Presiden Turki Recep Tayyip Erdogan ingin mengusir suku Kurdi Suriah dari perbatasan Turki dan memindahkan jutaan pengungsi Suriah ke sebidang tanah dengan kedalaman sekitar 19 mil dan lebar 275 mil. Suku Kurdi mungkin akan pindah, namun militer Rusia dan Suriah—yang mengisi kekosongan akibat penarikan pasukan Amerika oleh Presiden Trump—telah menghalangi Turki untuk menguasai lebih dari sekedar perbatasan dan satu daerah kantong yang dalam, yang tentunya tidak cukup besar untuk menampung jutaan warga Kurdi. pengungsi.
Invasi Erdogan populer di dalam negeri—nasionalisme sangat disukai masyarakat Turki dan sebagian besar warga Turki tidak senang dengan pengungsi Suriah—tetapi untuk berapa lama? Perekonomian Turki berada dalam kesulitan dan invasi memerlukan banyak uang. Ankara menggunakan proksi dalam sebagian besar pertempuran, namun tanpa banyak dukungan Turki, proksi tersebut tidak akan mampu menandingi Kurdi—apalagi militer Suriah dan Rusia.
Hal ini terutama berarti kekuatan udara, dan kekuatan udara Turki tertahan oleh ancaman senjata anti-pesawat dan senjata Suriah Pejuang Rusia, belum lagi Amerika masih menguasai wilayah udara. Rusia telah mengerahkan pesawat tempur siluman generasi kelima terbaru mereka, SU-57, dan sejumlah MiG-29 dan SU-27, bukan pesawat yang ingin dilawan oleh Turki. Rusia juga memiliki sistem anti-pesawat mobile S-400 yang baru, dan Suriah memiliki sistem S-300 yang lebih tua namun masih efektif.
Singkatnya, keadaan bisa menjadi sangat kacau jika Turki memutuskan untuk mendorong proksi atau tentaranya ke wilayah yang diduduki oleh pasukan Rusia atau Suriah. Ada laporan tentang Bentrokan di timur laut Suriah dan banyak korban di pihak Kurdi dan Tentara Suriah, namun upaya serius untuk mengusir Rusia dan Suriah tampaknya patut dipertanyakan.

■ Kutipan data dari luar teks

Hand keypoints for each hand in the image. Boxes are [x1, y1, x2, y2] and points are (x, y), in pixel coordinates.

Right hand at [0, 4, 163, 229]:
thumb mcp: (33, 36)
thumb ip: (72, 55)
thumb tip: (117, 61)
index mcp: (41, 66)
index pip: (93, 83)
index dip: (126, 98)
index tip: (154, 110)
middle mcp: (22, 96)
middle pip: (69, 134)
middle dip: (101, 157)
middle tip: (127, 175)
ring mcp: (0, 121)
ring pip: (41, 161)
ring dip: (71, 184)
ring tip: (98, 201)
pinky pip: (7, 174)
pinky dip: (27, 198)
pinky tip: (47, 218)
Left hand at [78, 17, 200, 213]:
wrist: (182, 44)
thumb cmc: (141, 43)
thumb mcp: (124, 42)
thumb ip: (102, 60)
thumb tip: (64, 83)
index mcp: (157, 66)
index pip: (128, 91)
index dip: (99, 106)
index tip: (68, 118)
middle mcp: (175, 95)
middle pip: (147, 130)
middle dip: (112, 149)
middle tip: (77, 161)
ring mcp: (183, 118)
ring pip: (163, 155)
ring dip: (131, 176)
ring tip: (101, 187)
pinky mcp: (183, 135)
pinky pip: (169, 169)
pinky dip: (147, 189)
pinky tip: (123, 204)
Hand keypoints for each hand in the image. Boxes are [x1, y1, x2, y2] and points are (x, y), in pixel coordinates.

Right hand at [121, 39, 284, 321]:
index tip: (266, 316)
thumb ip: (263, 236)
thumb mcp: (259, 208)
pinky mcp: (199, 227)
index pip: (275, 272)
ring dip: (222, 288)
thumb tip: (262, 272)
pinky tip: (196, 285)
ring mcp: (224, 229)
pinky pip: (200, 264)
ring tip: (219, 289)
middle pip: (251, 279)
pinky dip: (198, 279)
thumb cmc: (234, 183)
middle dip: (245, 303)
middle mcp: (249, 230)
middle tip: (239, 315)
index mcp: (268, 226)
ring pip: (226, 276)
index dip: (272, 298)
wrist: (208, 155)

Tujuan memukimkan kembali pengungsi sepertinya tidak akan berhasil. Ini akan memakan biaya $ 53 miliar untuk membangun infrastruktur dan memindahkan dua juta pengungsi ke Suriah, uang yang tidak dimiliki Turki. Uni Eropa telah menegaskan bahwa mereka tidak akan menawarkan satu sen pun, dan PBB tidak dapat mengambil tindakan karena invasi tersebut merupakan pelanggaran hukum internasional.
Ketika fakta-fakta tersebut diketahui, Erdogan mungkin akan menyadari bahwa nasionalisme Turki tidak akan cukup untuk mendukung petualangannya di Suriah jika negara tersebut berubah menjadi sebuah pendudukan.
Timur Tengah yang berhasil keluar dari krisis saat ini mungkin sangat berbeda dibandingkan dengan kondisi sebelum rudal jelajah dan drone muncul. Perang Yaman mungkin akhirnya akan berakhir. Iran mungkin, setidaknya sebagian, keluar dari blokade politik dan ekonomi yang diberlakukan Arab Saudi, AS, dan Israel. Perang saudara di Suriah akan surut. Dan Amerika, yang telah mendominasi Timur Tengah sejak tahun 1945, akan menjadi salah satu dari beberapa pemain internasional di kawasan ini, bersama dengan Tiongkok, Rusia, India, dan Uni Eropa.
ZNetwork didanai semata-mata melalui kemurahan hati para pembacanya.